Yes, Rahm Emanuel will probably run for Chicago mayor. But can he win?

While speculation has focused on Rahm Emanuel the candidate – and what his departure would mean for the West Wing – there’s no guarantee he'll be Chicago's next mayor.

Jim Young/Reuters/File
White House Chief of Staff Rahm Emanuel looks on from the Colonnade at the White House in Washington in this June 12, 2009 file photo. He is expected to announce his candidacy for Chicago mayor this week.

It’s increasingly looking like Rahm Emanuel’s entry into the Chicago mayor’s race is a sure thing.

The White House chief of staff is expected to announce his candidacy this week, according to numerous sources. He's already been busy conducting polls and calling and meeting with just about every possible opponent.

But, can he win?

While the speculation has mostly focused on Mr. Emanuel the candidate – and what his departure would mean for the West Wing – there’s no guarantee that Chicago will actually have a Mayor Emanuel.

The biggest factor in a city that is roughly one-third white, one-third black, and one-third Hispanic is the racial politics.

Already, both the African-American and Hispanic communities have been fairly vocal about their opposition to Emanuel, in part because the default position in Chicago politics has tended to be each racial group or ethnicity supporting a candidate of its own. The question is whether they’ll be able to unify behind an alternative candidate – something that seems unlikely right now.

According to the Chicago Sun-Times, the city’s black community has been meeting regularly to try to get behind a “consensus” candidate. Options, now that Rep. Jesse Jackson Jr. (D) is out of the running due to scandal, include former Sen. Carol Moseley Braun, Rep. Danny Davis (D), state Sens. James Meeks (D) and Rickey Hendon (D), and several others.

Senator Meeks, who is also a pastor, is popular among other black clergy. But he is a risky choice given his conservative social positions, which may not play well with the broader Chicago electorate.

Most of the candidates say they won’t run if they’re not the consensus choice, but settling on a candidate has been rough going, and some of the participants may be getting discouraged.

Meanwhile, Emanuel is reportedly considering hiring Chicago Transit Authority board chairman Terry Peterson – who ran Mayor Richard M. Daley’s campaign years ago – as his campaign manager, in an apparent effort to help his candidacy among African-Americans.

Emanuel’s tough opponents won’t just be from the black community. Hispanics may rally behind Rep. Luis Gutierrez (D) or City Clerk Miguel del Valle. And at least 10 white candidates are considering running, including Cook County Sheriff Tom Dart.

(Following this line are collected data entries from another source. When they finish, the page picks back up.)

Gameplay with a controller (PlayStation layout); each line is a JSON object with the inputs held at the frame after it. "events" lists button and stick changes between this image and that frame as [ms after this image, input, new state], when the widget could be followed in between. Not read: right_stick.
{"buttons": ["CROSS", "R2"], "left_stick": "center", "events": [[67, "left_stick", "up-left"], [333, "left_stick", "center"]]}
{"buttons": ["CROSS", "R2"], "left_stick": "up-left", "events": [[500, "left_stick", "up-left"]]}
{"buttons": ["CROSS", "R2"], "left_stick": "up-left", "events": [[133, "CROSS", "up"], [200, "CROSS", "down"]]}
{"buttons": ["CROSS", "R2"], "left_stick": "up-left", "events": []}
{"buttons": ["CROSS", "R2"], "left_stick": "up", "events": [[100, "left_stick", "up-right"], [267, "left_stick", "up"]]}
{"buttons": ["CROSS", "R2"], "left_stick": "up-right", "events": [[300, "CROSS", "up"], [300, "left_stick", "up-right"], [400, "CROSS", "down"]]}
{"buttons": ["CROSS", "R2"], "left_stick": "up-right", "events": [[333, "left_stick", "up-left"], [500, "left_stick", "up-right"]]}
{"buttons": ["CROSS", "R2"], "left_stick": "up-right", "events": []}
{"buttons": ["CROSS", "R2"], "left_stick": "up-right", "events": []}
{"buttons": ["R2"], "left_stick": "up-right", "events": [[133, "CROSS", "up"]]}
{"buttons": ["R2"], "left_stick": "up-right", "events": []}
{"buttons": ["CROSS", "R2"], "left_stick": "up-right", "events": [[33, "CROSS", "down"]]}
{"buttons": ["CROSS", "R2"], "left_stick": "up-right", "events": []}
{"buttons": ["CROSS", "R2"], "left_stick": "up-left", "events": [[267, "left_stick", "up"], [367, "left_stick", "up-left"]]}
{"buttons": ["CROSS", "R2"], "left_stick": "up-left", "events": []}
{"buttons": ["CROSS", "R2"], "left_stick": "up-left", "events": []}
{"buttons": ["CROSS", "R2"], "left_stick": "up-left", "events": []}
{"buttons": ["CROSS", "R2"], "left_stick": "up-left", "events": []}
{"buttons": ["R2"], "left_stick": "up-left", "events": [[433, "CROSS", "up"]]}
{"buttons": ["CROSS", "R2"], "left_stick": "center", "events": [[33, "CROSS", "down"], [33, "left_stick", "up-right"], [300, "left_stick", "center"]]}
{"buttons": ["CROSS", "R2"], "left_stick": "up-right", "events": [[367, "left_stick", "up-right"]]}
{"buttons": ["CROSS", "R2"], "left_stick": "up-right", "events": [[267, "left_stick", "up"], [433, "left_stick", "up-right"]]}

The field of possible candidates should get smaller as the Nov. 22 filing deadline nears, but everyone expects it to be a crowded race. A lack of consensus behind minority candidates could help Emanuel, who has a lot of support from the Chicago business community, in February’s election. But to win, the next mayor is going to have to capture a majority of the votes, almost certainly in a runoff election that would be held between the top two vote-getters in April.